(Records from a collection)
━━━━━━━━━━━━━━━━━━━━

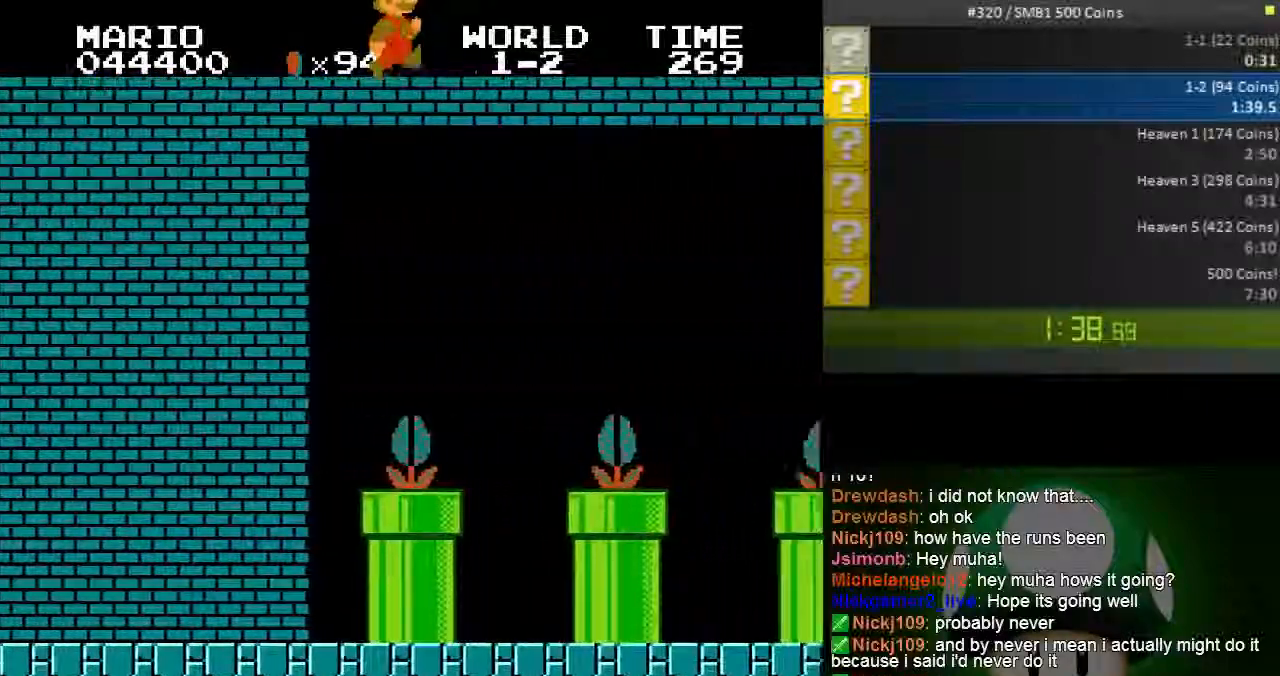
{"buttons": ["B", "DPAD_RIGHT"]}
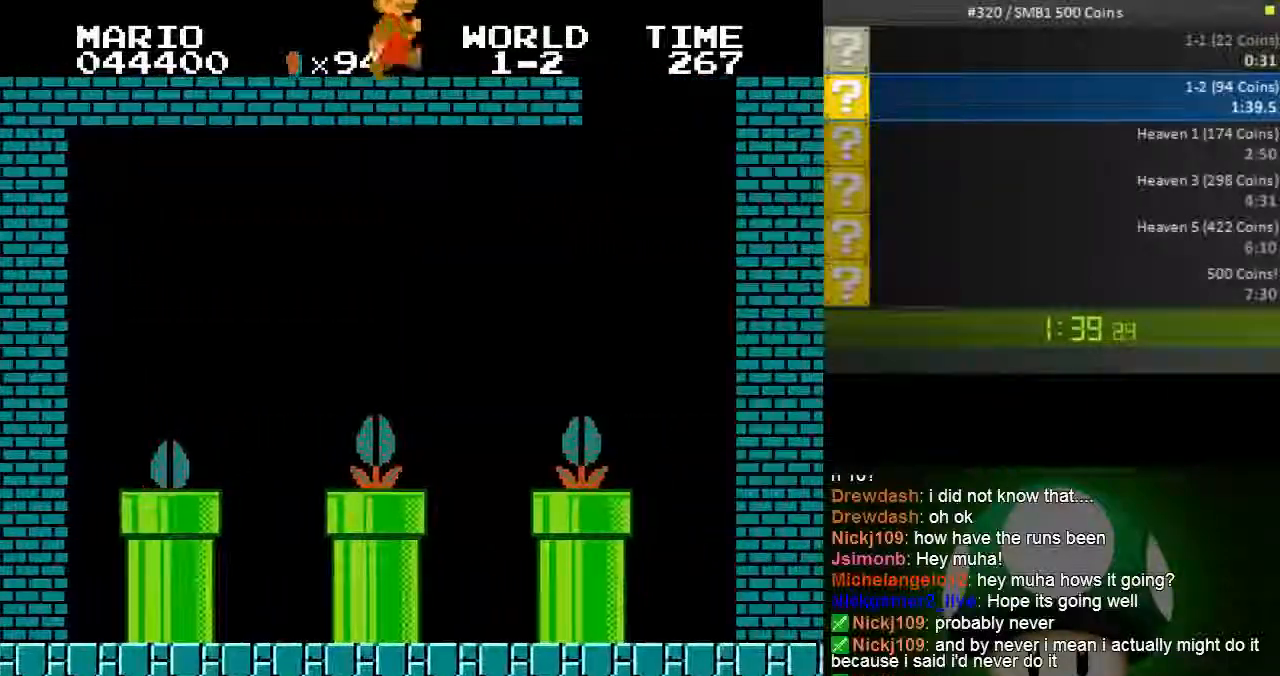
{"buttons": ["B", "DPAD_LEFT"], "events": [[250, "DPAD_RIGHT", "up"], [317, "DPAD_LEFT", "down"]]}
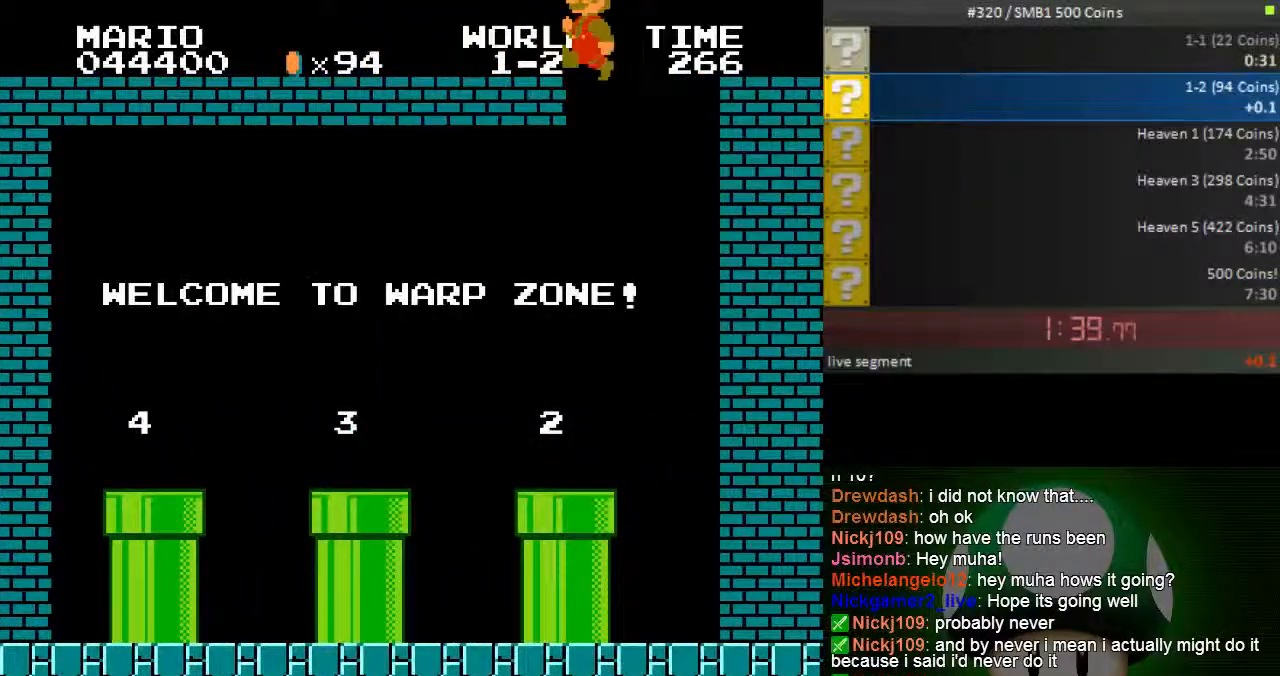
{"buttons": ["B", "DPAD_LEFT"], "events": []}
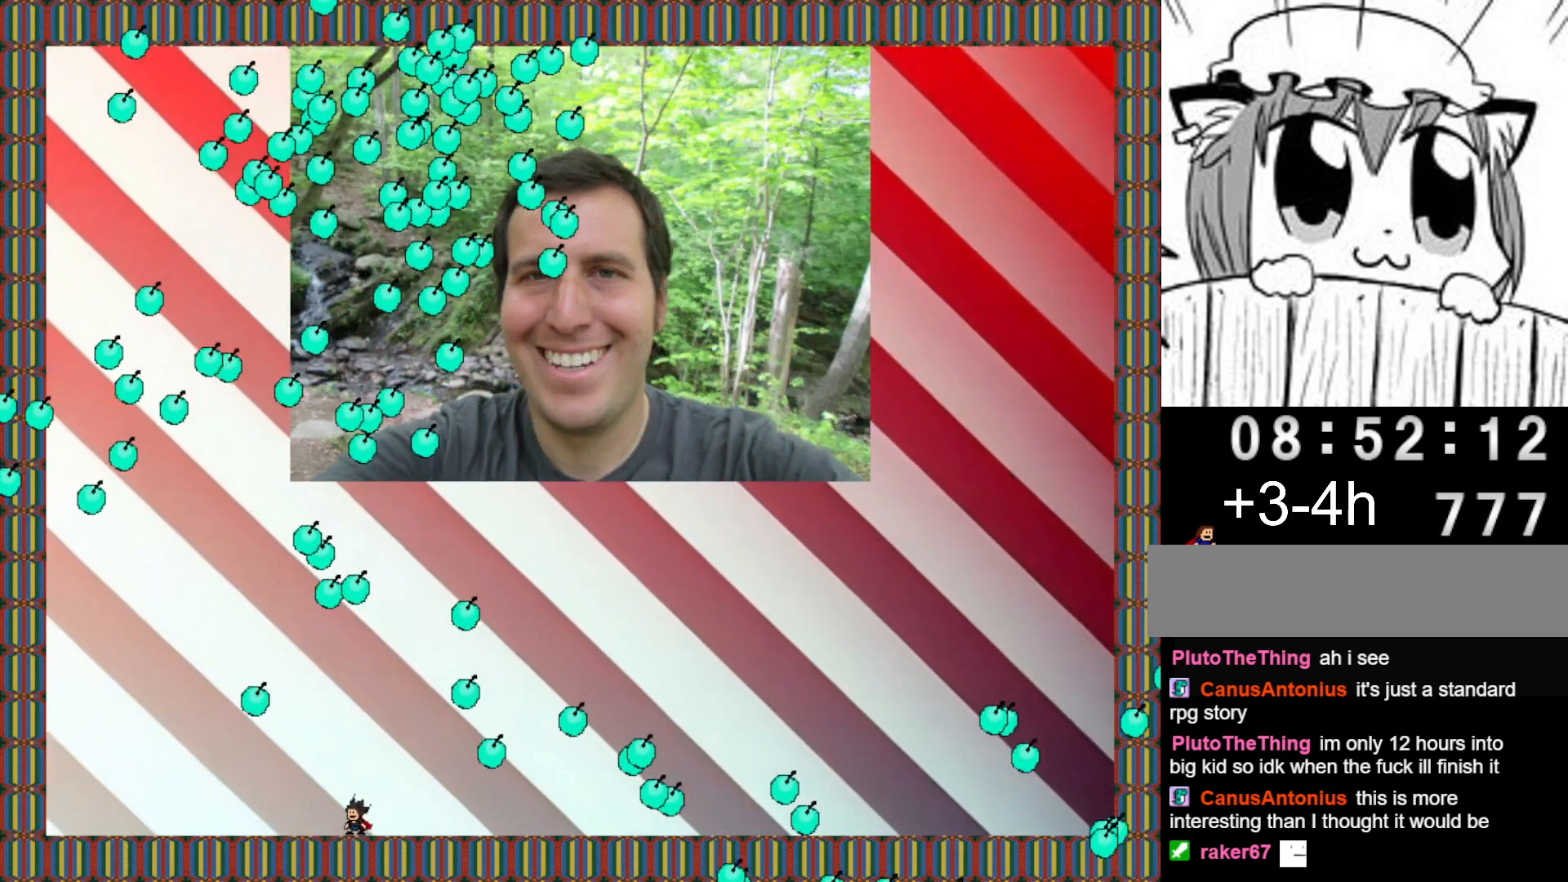
Gameplay with keyboard; each line is a JSON object with the keys held at the frame after it. "events" lists presses ("down") and releases ("up") of "left", "r", "right", "shift" and "z" between this image and that frame as [ms after this image, input, new state], when the widget could be followed in between. No other keys are recorded. Mouse input is not recorded.
{"keys": [], "events": [[120, "left", "down"], [220, "left", "up"], [300, "left", "down"], [340, "shift", "down"], [380, "left", "up"], [400, "shift", "up"]]}
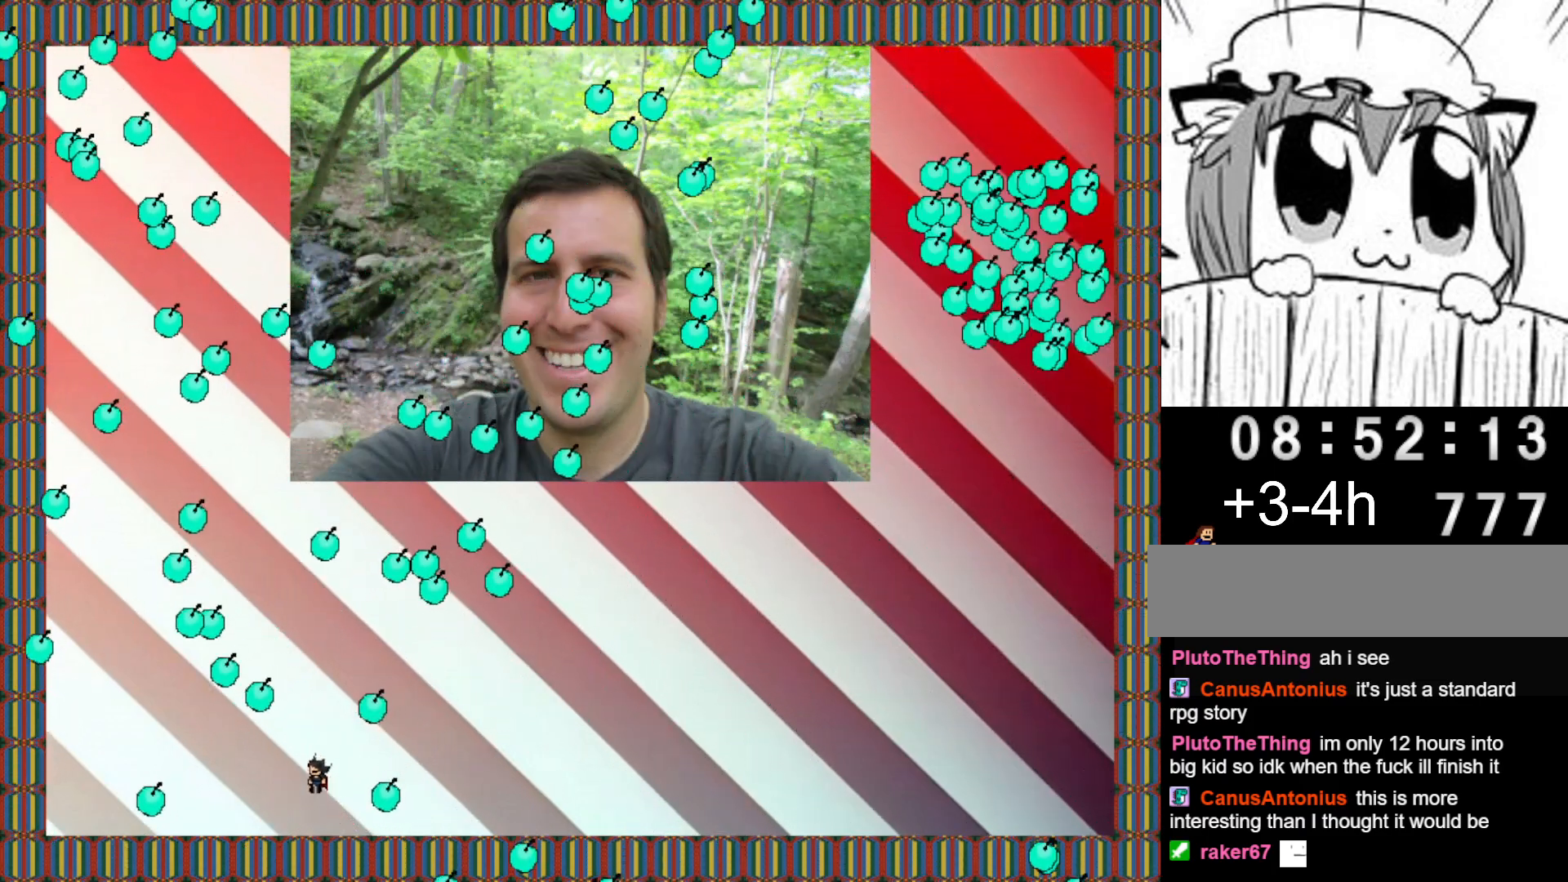
{"keys": ["left"], "events": [[80, "right", "down"], [360, "right", "up"], [460, "left", "down"]]}
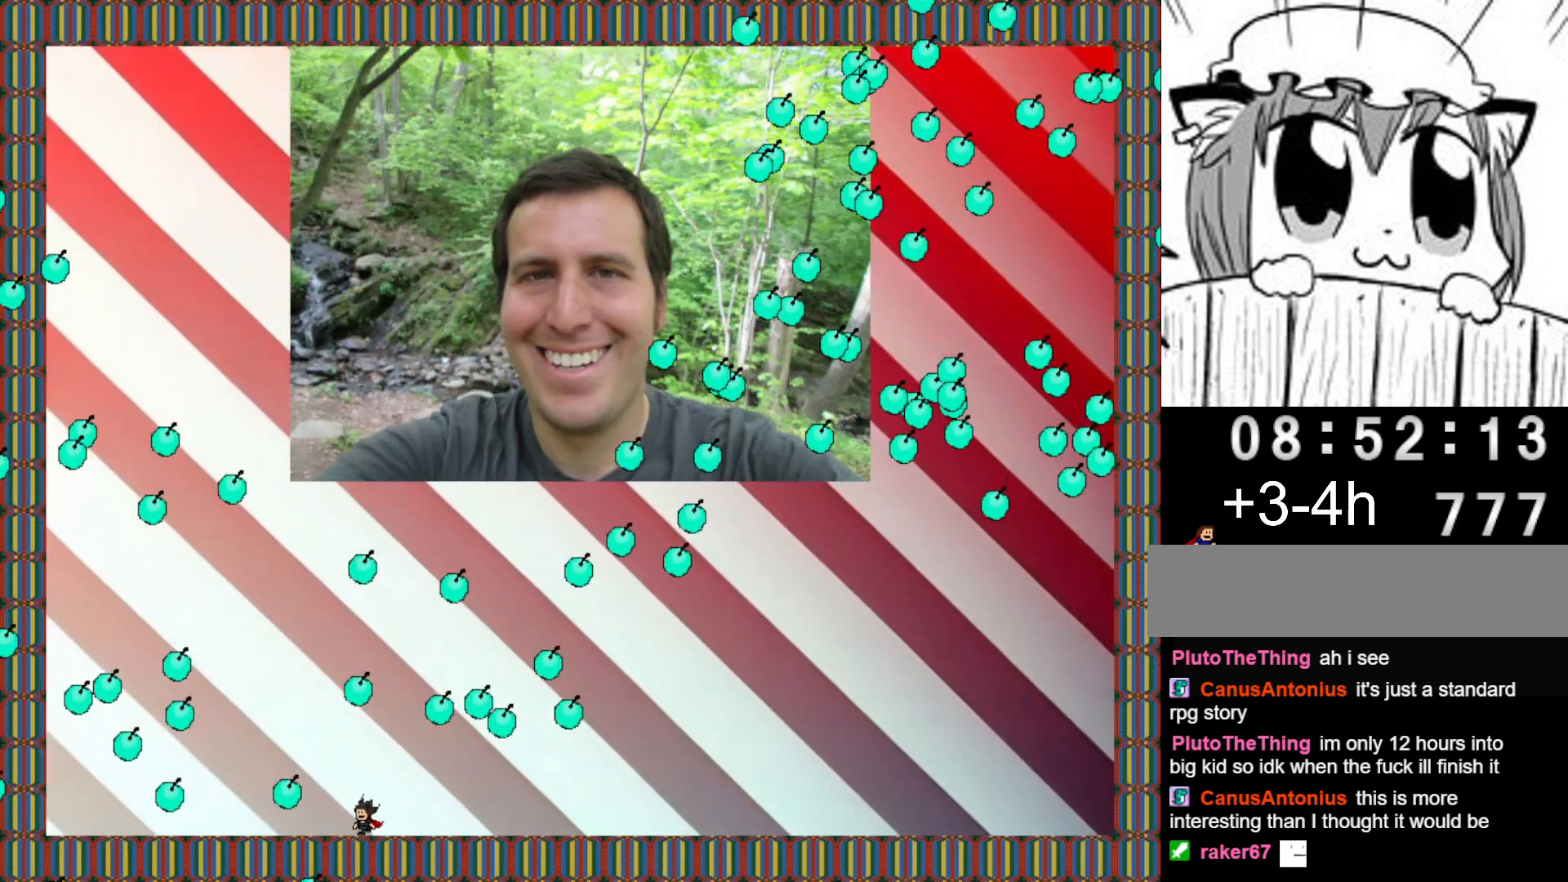
{"keys": ["right"], "events": [[80, "left", "up"], [160, "left", "down"], [320, "left", "up"], [440, "right", "down"]]}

━━━━━━━━━━━━━━━━━━━━

(What the task requires) Could you transcribe all of the data exactly, keeping every picture out of the copy?

(Solution to this task)
{"buttons": ["B", "DPAD_RIGHT"]}
{"buttons": ["B", "DPAD_LEFT"], "events": [[250, "DPAD_RIGHT", "up"], [317, "DPAD_LEFT", "down"]]}
{"buttons": ["B", "DPAD_LEFT"], "events": []}
Gameplay with keyboard; each line is a JSON object with the keys held at the frame after it. "events" lists presses ("down") and releases ("up") of "left", "r", "right", "shift" and "z" between this image and that frame as [ms after this image, input, new state], when the widget could be followed in between. No other keys are recorded. Mouse input is not recorded.
{"keys": [], "events": [[120, "left", "down"], [220, "left", "up"], [300, "left", "down"], [340, "shift", "down"], [380, "left", "up"], [400, "shift", "up"]]}
{"keys": ["left"], "events": [[80, "right", "down"], [360, "right", "up"], [460, "left", "down"]]}
{"keys": ["right"], "events": [[80, "left", "up"], [160, "left", "down"], [320, "left", "up"], [440, "right", "down"]]}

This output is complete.